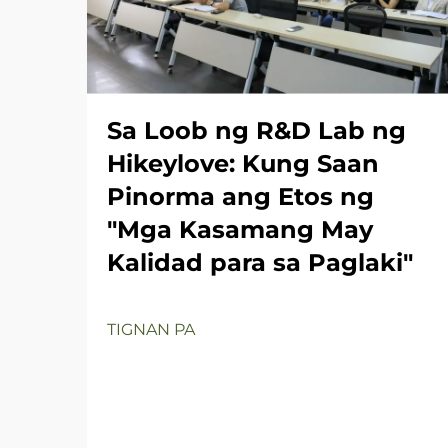
Sa Loob ng R&D Lab ng
Hikeylove: Kung Saan
Pinorma ang Etos ng
"Mga Kasamang May
Kalidad para sa Paglaki"
TIGNAN PA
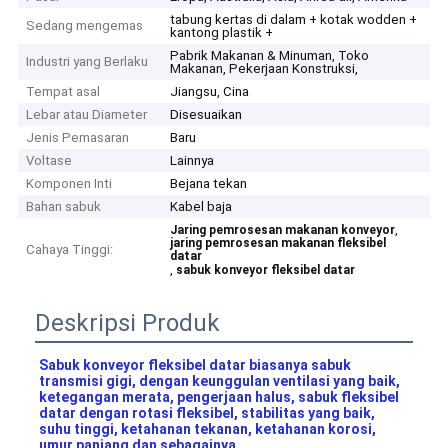
tabung kertas di dalam + kotak wodden +
Sedang mengemas
kantong plastik +
Pabrik Makanan & Minuman, Toko
Industri yang Berlaku
Makanan, Pekerjaan Konstruksi,
Tempat asal
Jiangsu, Cina
Lebar atau Diameter
Disesuaikan
Jenis Pemasaran
Baru
Voltase
Lainnya
Komponen Inti
Bejana tekan
Bahan sabuk
Kabel baja
,
Jaring pemrosesan makanan konveyor
jaring pemrosesan makanan fleksibel
Cahaya Tinggi:
datar
,
sabuk konveyor fleksibel datar
Deskripsi Produk
Sabuk konveyor fleksibel datar biasanya sabuk 
transmisi gigi, dengan keunggulan ventilasi yang baik, 
ketegangan merata, pengerjaan halus, sabuk fleksibel 
datar dengan rotasi fleksibel, stabilitas yang baik, 
suhu tinggi, ketahanan tekanan, ketahanan korosi, 
umur panjang dan sebagainya.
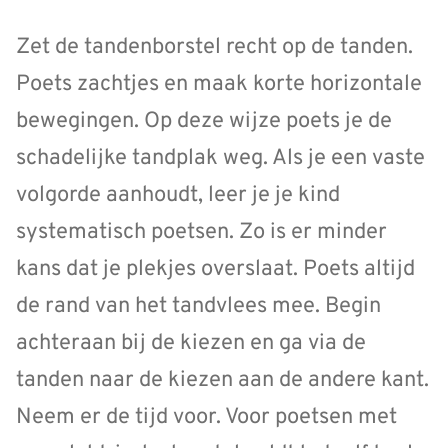
Zet de tandenborstel recht op de tanden.
Poets zachtjes en maak korte horizontale
bewegingen. Op deze wijze poets je de
schadelijke tandplak weg. Als je een vaste
volgorde aanhoudt, leer je je kind
systematisch poetsen. Zo is er minder
kans dat je plekjes overslaat. Poets altijd
de rand van het tandvlees mee. Begin
achteraan bij de kiezen en ga via de
tanden naar de kiezen aan de andere kant.
Neem er de tijd voor. Voor poetsen met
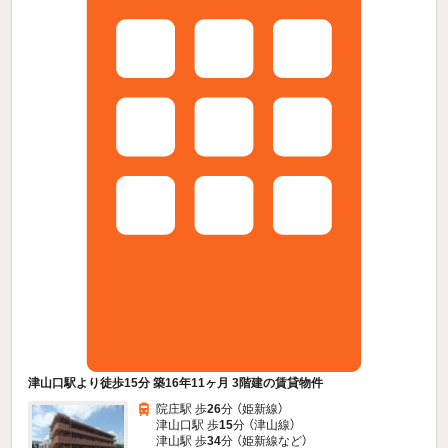
津山口駅より徒歩15分 築16年11ヶ月 3階建の賃貸物件
院庄駅 歩
26
分 （姫新線）
津山口駅 歩
15
分 （津山線）
津山駅 歩
34
分 （姫新線
など
）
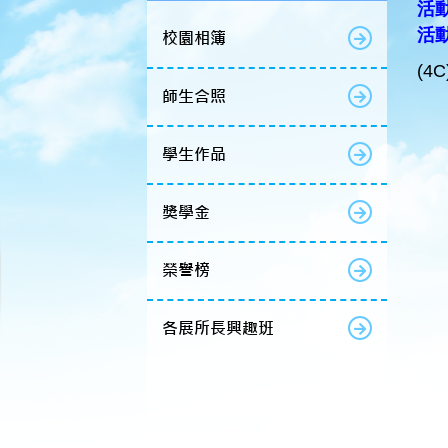
活動
活
校園相簿
(4
師生合照
學生作品
獎學金
榮譽榜
各展所長興趣班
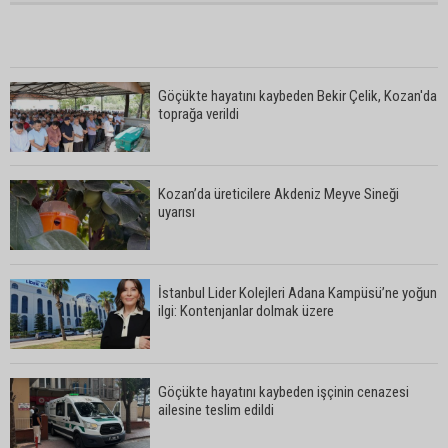
Göçükte hayatını kaybeden Bekir Çelik, Kozan'da
toprağa verildi
Kozan’da üreticilere Akdeniz Meyve Sineği
uyarısı
İstanbul Lider Kolejleri Adana Kampüsü’ne yoğun
ilgi: Kontenjanlar dolmak üzere
Göçükte hayatını kaybeden işçinin cenazesi
ailesine teslim edildi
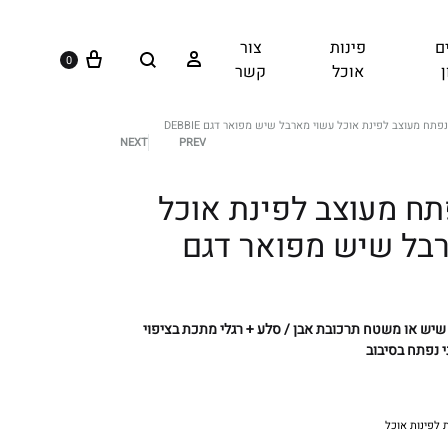
וֹ
כְ
ם
פינות
צור
עגלה
Search
נַ
התחברות
0
אוכל
קשר
ת
ק
פתח מעוצב לפינת אוכל עשוי מארבל שיש מפואר דגם DEBBIE
וֹ
PREV
NEXT
מוצרים
רֵ
א
תח מעוצב לפינת אוכל
navigation
־
בל שיש מפואר דגם
מָ
סָ
ךְ
יש או משטח תרכובת אבן / סלע + רגלי מתכת בציפוי
.
י נפתח בסיבוב
 לפינות אוכל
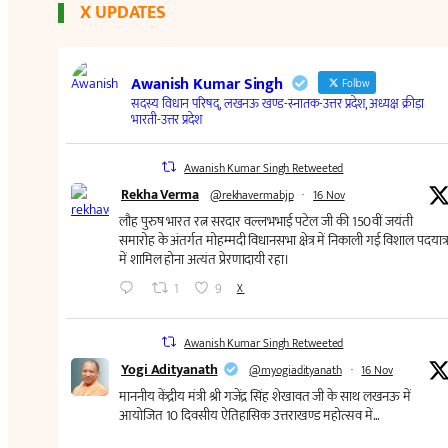
X UPDATES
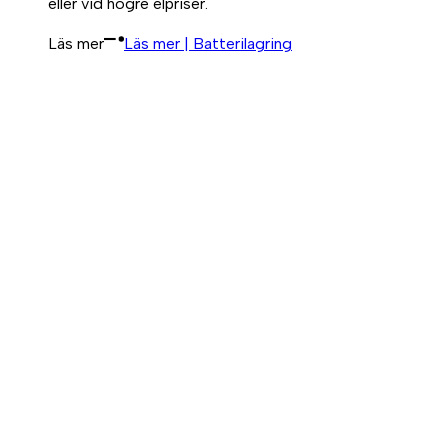
eller vid högre elpriser.
Läs mer
Läs mer | Batterilagring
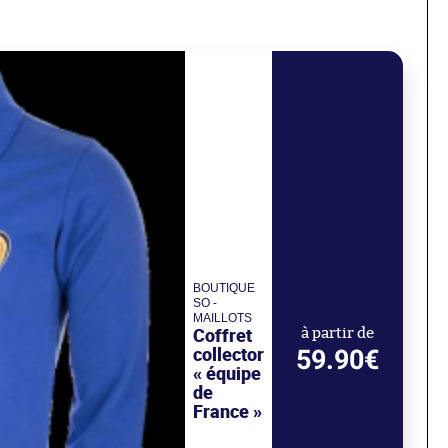
BOUTIQUE
SO -
MAILLOTS
Coffret
à partir de
collector
59.90€
« équipe
de
France »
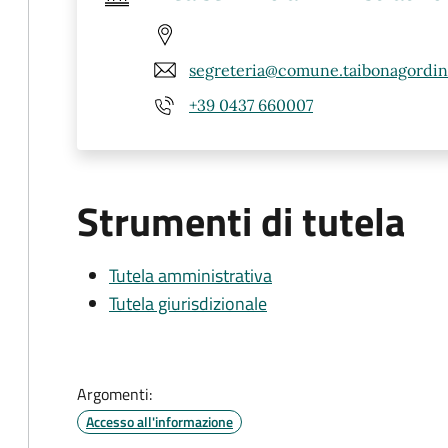
segreteria@comune.taibonagordino
+39 0437 660007
Strumenti di tutela
Tutela amministrativa
Tutela giurisdizionale
Argomenti:
Accesso all'informazione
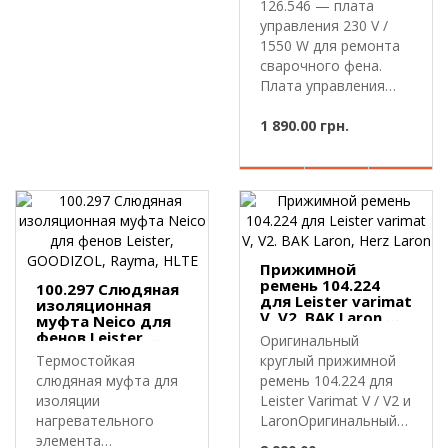
126.546 — плата
управления 230 V /
1550 W для ремонта
сварочного фена.
Плата управления
126.546 — э..
1 890.00 грн.
Прижимной
ремень 104.224
100.297 Слюдяная
для Leister varimat
изоляционная
V, V2. BAK Laron,
муфта Neico для
Herz Laron
фенов Leister,
Оригинальный
GOODIZOL, Rayma,
Термостойкая
круглый прижимной
HLTE
слюдяная муфта для
ремень 104.224 для
изоляции
Leister Varimat V / V2 и
нагревательного
LaronОригинальный
элемента
круглый..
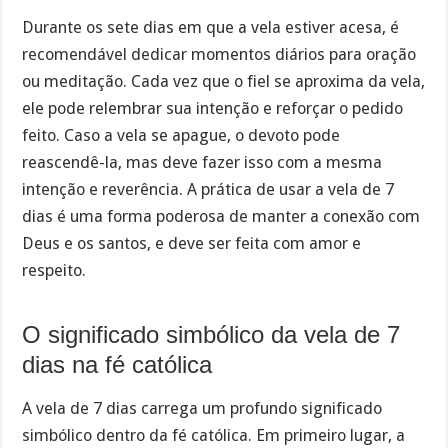
Durante os sete dias em que a vela estiver acesa, é
recomendável dedicar momentos diários para oração
ou meditação. Cada vez que o fiel se aproxima da vela,
ele pode relembrar sua intenção e reforçar o pedido
feito. Caso a vela se apague, o devoto pode
reascendê-la, mas deve fazer isso com a mesma
intenção e reverência. A prática de usar a vela de 7
dias é uma forma poderosa de manter a conexão com
Deus e os santos, e deve ser feita com amor e
respeito.
O significado simbólico da vela de 7
dias na fé católica
A vela de 7 dias carrega um profundo significado
simbólico dentro da fé católica. Em primeiro lugar, a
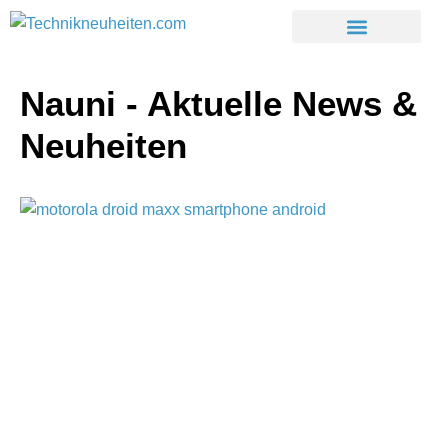
Nauni
- Aktuelle News &
Neuheiten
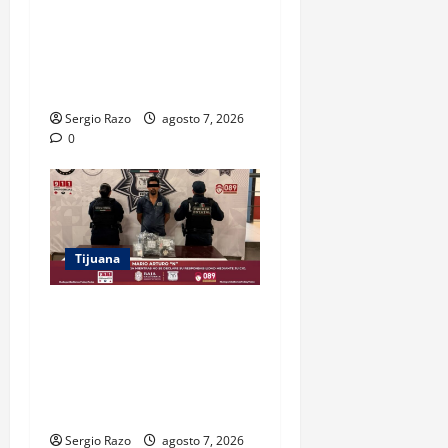
ASEGURAN FESC Y FGR A
HOMBRE EN POSESIÓN DE
UN FUSIL DURANTE
PATRULLAJE PREVENTIVO
Sergio Razo
agosto 7, 2026
0
Tijuana
DETIENE FUERZA ESTATAL A
SUJETO POR USURPACIÓN
DE FUNCIONES Y CONTAR
CON TRES ÓRDENES DE
APREHENSIÓN VIGENTES
Sergio Razo
agosto 7, 2026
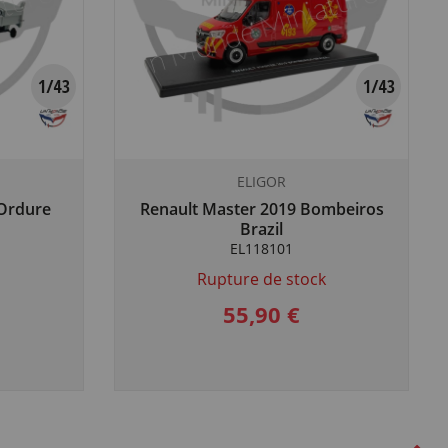
ELIGOR
 Ordure
Renault Master 2019 Bombeiros
Brazil
EL118101
Rupture de stock
55,90 €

• • •

◆ Exercise prompt:
Where a line of the data above includes the string "católica", pull it out.

◆ Response box:
dias na fé católica
simbólico dentro da fé católica. Em primeiro lugar, a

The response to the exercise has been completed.